Das zweite Panel widmete sich thematisch dem Austritt der USA aus dem Nuklearabkommen mit dem Iran. Problematisch sei, dass die USA europäische Firmen unter Druck setzten, keine Geschäfte mehr mit dem Iran zu machen. Die PanelteilnehmerInnen diskutierten dabei ausführlich die Rolle eines wirtschaftlichen Tauschsystems, das den Europäern ermöglichen könnte, sich den US-Sanktionen zu entziehen. Dieses System sei aber eher symbolischer Natur, denn es umfasse beispielsweise nicht das für den Iran so wichtige Öl-Geschäft, so Rotter. Sie mahnte zudem strukturelle Defizite an.

 

Im Rahmen des dritten Panels zu den deutsch-amerikanischen Beziehungen zeigten sich die Teilnehmenden besorgt, etwa von vielen unbesetzten Stellen im amerikanischen State Department. Dies belaste die Beziehungen zwischen Deutschland und den USA. Auch die Besetzung wichtiger Posten in den Auslandsvertretungen mit loyalen Trump-Anhängern gestalte das Verhältnis komplizierter. Die aktive Einflussnahme US-amerikanischer Top-Diplomaten, etwa in der Öffentlichkeitsarbeit hinsichtlich dreier amerikanischer Hauptinteressen, wie das Zwei-Prozent-Ziel, den Iran und Nord Stream 2, sei ein Novum.

 

Auf die Frage einer Prognose hinsichtlich der trump´schen Politik in den nächsten zwei oder sogar sechs Jahren stellte Dr. Sirakov fest, dass aufgrund der angespannten Mehrheitsverhältnisse im Kongress innenpolitische Projekte für Trump schwierig werden würden und er sich möglicherweise vermehrt der Außenpolitik zuwenden werde. Trump könne konfliktiver agieren, um von innenpolitischen Problemen abzulenken.

 

Die Trump-Präsidentschaft habe schlussendlich aber auch positive Effekte auf Deutschland gehabt, so Sirakov.
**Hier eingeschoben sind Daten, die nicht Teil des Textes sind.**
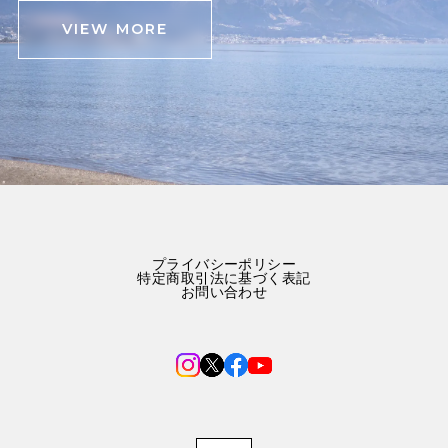
VIEW MORE
プライバシーポリシー
特定商取引法に基づく表記
お問い合わせ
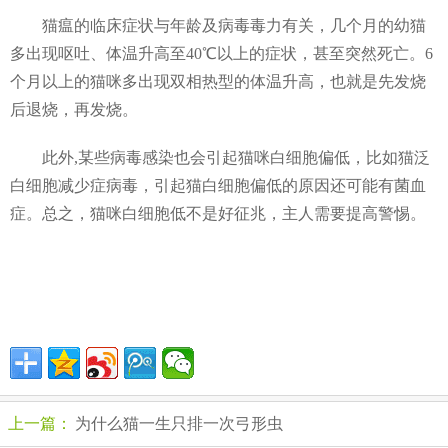
猫瘟的临床症状与年龄及病毒毒力有关，几个月的幼猫
多出现呕吐、体温升高至40℃以上的症状，甚至突然死亡。6
个月以上的猫咪多出现双相热型的体温升高，也就是先发烧
后退烧，再发烧。
此外,某些病毒感染也会引起猫咪白细胞偏低，比如猫泛
白细胞减少症病毒，引起猫白细胞偏低的原因还可能有菌血
症。总之，猫咪白细胞低不是好征兆，主人需要提高警惕。
上一篇：
为什么猫一生只排一次弓形虫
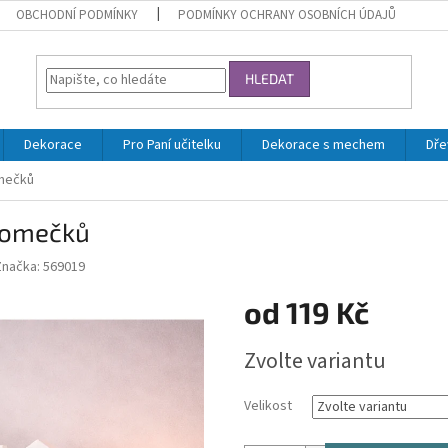
OBCHODNÍ PODMÍNKY
PODMÍNKY OCHRANY OSOBNÍCH ÚDAJŮ
HLEDAT
Dekorace
Pro Paní učitelku
Dekorace s mechem
Dře
mečků
domečků
Značka:
569019
od
119 Kč
Měrná
Zvolte variantu
cena:
Velikost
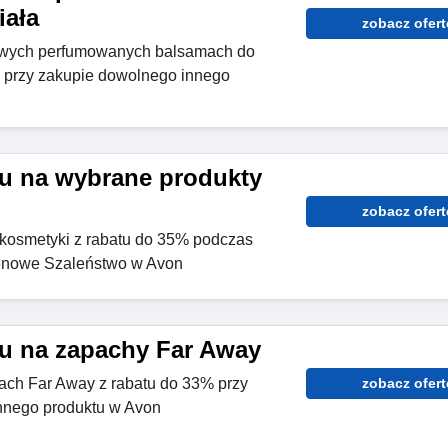
iała
zobacz ofert
owych perfumowanych balsamach do
% przy zakupie dowolnego innego
u na wybrane produkty
zobacz ofert
kosmetyki z rabatu do 35% podczas
Cenowe Szaleństwo w Avon
u na zapachy Far Away
ach Far Away z rabatu do 33% przy
zobacz ofert
nnego produktu w Avon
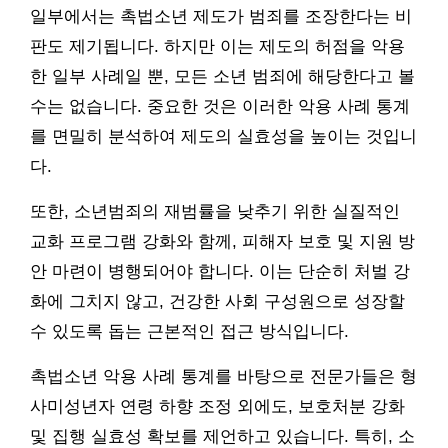
일부에서는 촉법소년 제도가 범죄를 조장한다는 비
판도 제기됩니다. 하지만 이는 제도의 허점을 악용
한 일부 사례일 뿐, 모든 소년 범죄에 해당한다고 볼
수는 없습니다. 중요한 것은 이러한 악용 사례 통계
를 면밀히 분석하여 제도의 실효성을 높이는 것입니
다.
또한, 소년범죄의 재범률을 낮추기 위한 실질적인
교화 프로그램 강화와 함께, 피해자 보호 및 지원 방
안 마련이 병행되어야 합니다. 이는 단순히 처벌 강
화에 그치지 않고, 건강한 사회 구성원으로 성장할
수 있도록 돕는 근본적인 접근 방식입니다.
촉법소년 악용 사례 통계를 바탕으로 전문가들은 형
사미성년자 연령 하향 조정 외에도, 보호처분 강화
및 집행 실효성 확보를 제언하고 있습니다. 특히, 소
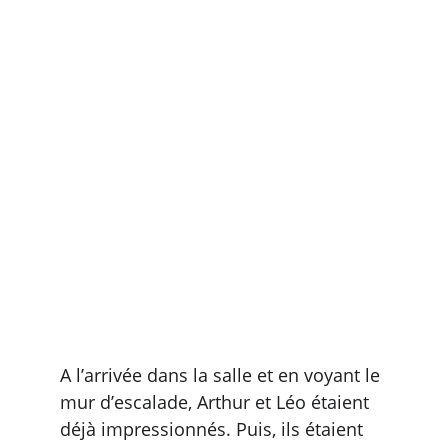
A l’arrivée dans la salle et en voyant le 
mur d’escalade, Arthur et Léo étaient 
déjà impressionnés. Puis, ils étaient 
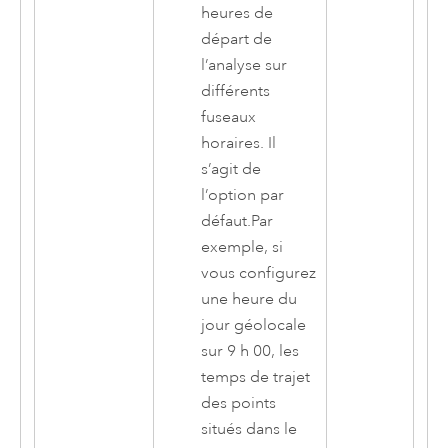
heures de
départ de
l’analyse sur
différents
fuseaux
horaires. Il
s’agit de
l’option par
défaut.Par
exemple, si
vous configurez
une heure du
jour géolocale
sur 9 h 00, les
temps de trajet
des points
situés dans le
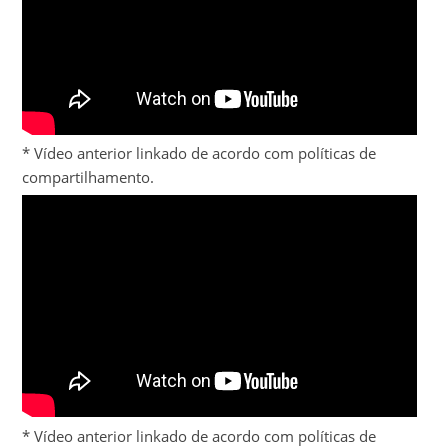
* Vídeo anterior linkado de acordo com políticas de
compartilhamento.
* Vídeo anterior linkado de acordo com políticas de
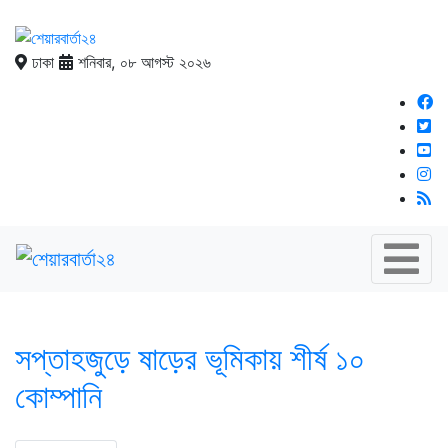
ঢাকা
শনিবার, ০৮ আগস্ট ২০২৬
সপ্তাহজুড়ে ষাড়ের ভূমিকায় শীর্ষ ১০
কোম্পানি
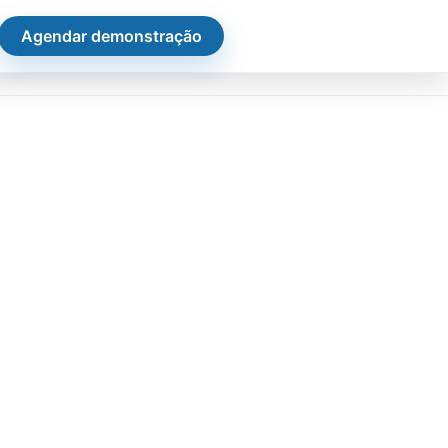
Agendar demonstração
Seit dem Amtsantritt Trumps finde eine stärkere Debatte in der deutschen Öffentlichkeit statt, etwa über eine stärkere Rolle in der Weltpolitik und die Notwendigkeit von höheren Militärausgaben.

 

Des Weiteren hätte auch die extreme Polarisierung in den USA einen Vorteil, denn es gäbe keine stabilen Mehrheiten für den Präsidenten mehr. Er sei nun zunehmend darauf angewiesen, mittels exekutiver Verordnungen zu regieren, die im Falle eines möglichen Regierungswechsels 2020 wieder aufgehoben werden könnten.